I agree with his statements about where the real consumer need lies but disagree when he states that no standards around metadata exist. Music files have ID3 and digital images have EXIF. The problem isn't a lack of standards but instead a lack of support for these standards which is a totally different beast.
I was gung ho about WinFS because it looked like Microsoft was going to deliver a platform that made it easy for developers to build applications that took advantage of the rich metadata inherent in user documents and digital media. Of course, this would require applications that created content (e.g. digital cameras) to actually generate such metadata which they don't today. I find it sad to read posts like Robert Scoble's Desktop Search Reviewers' Guide where he wrote
2) Know what it can and can't do. For instance, desktop search today isn't good at finding photos. Why? Because when you take a photo the only thing that the computer knows about that file is the name and some information that the camera puts into the file (like the date it was taken, the shutter speed, etc). And the file name is usually something like DSC0050.jpg so that really isn't going to help you search for it. Hint: put your photos into a folder with a name like "wedding photos" and then your desktop search can find your wedding photos.

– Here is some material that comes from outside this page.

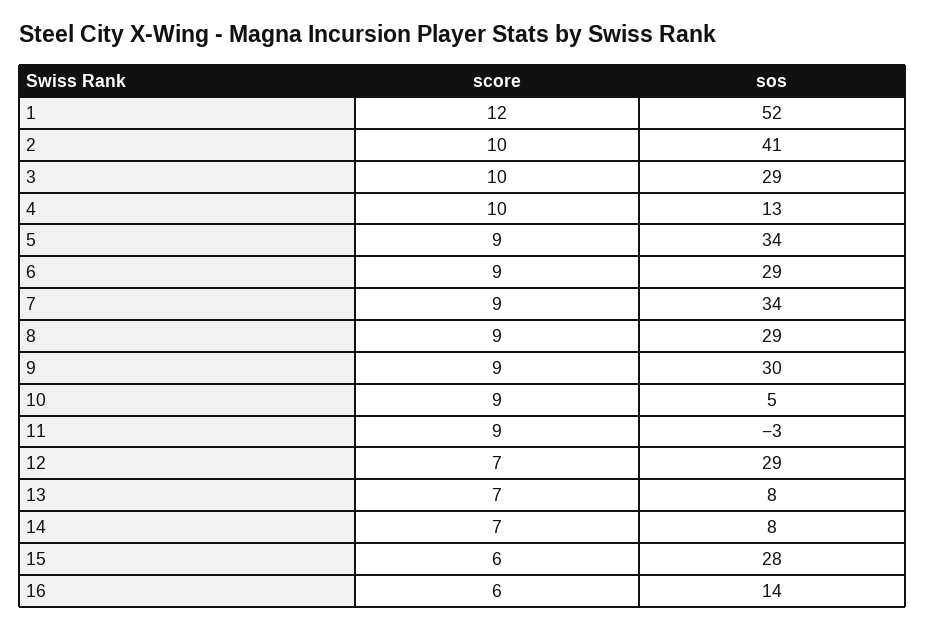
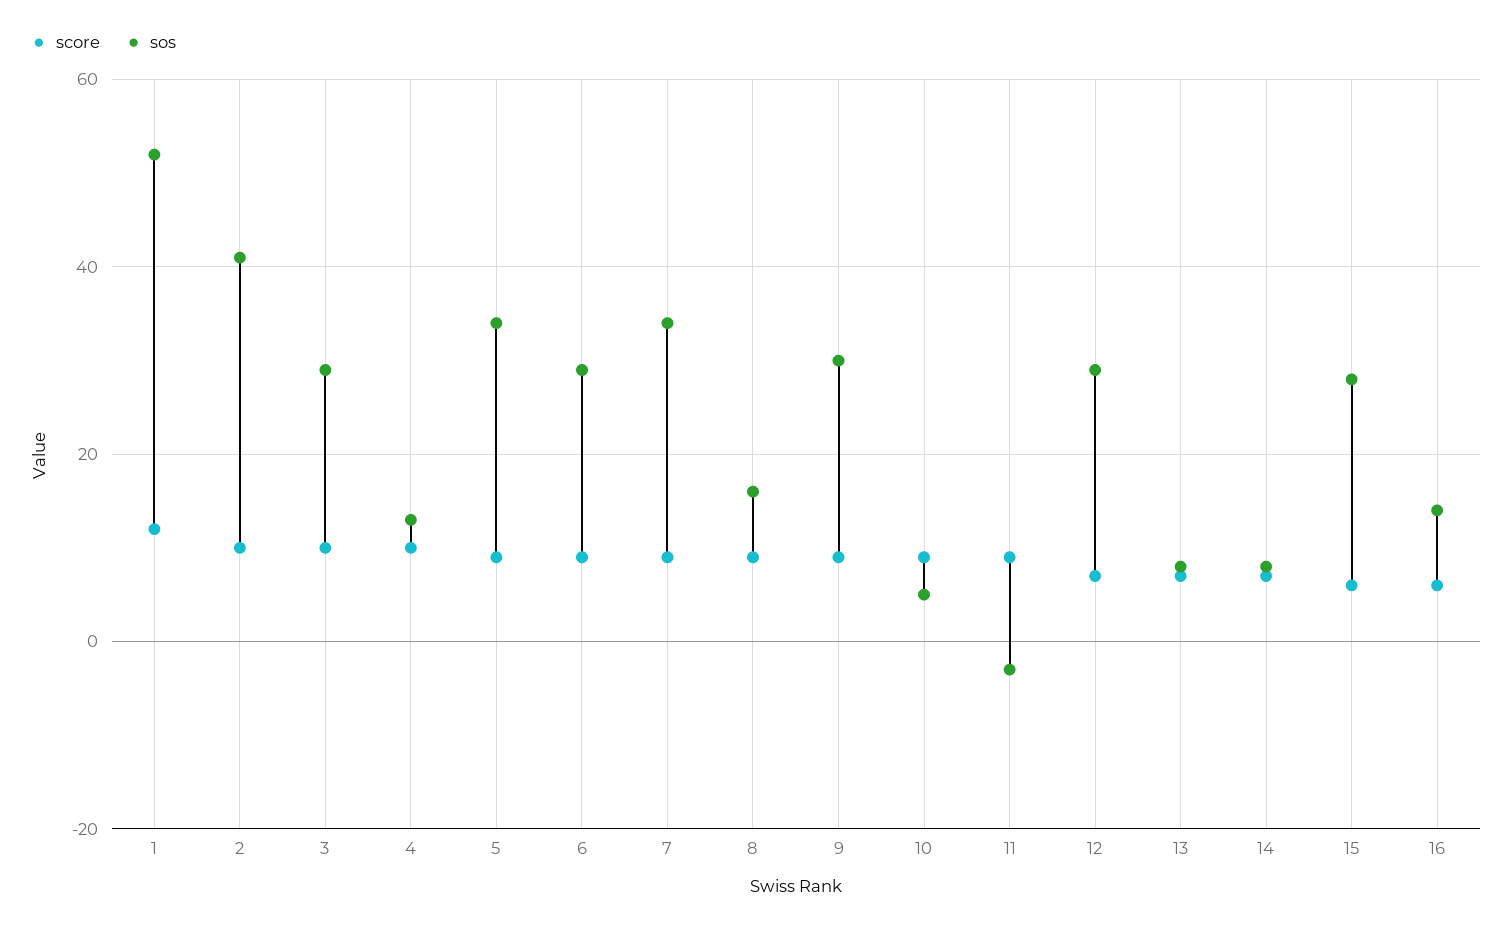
sos, 8: 29 -> 15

What is so depressing about this post is that it costs very little for the digital camera or its associated software to tag JPEG files with comments like 'wedding photos' as part of the EXIF data which would then make them accessible to various applications including desktop search tools.
Perhaps the solution isn't expending resources to build a metadata platform that will be ignored by applications that create content today but instead giving these applications incentive to generate this metadata. For example, once I bought an iPod I became very careful to ensure that the ID3 information on the MP3s I'd load on it were accurate since I had a poor user experience otherwise.
I wonder what the iPod for digital photography is going to be. Maybe Microsoft should be investing in building such applications instead of boiling the oceans with efforts like WinFS which aim to ship everything including the kitchen sink in version 1.0.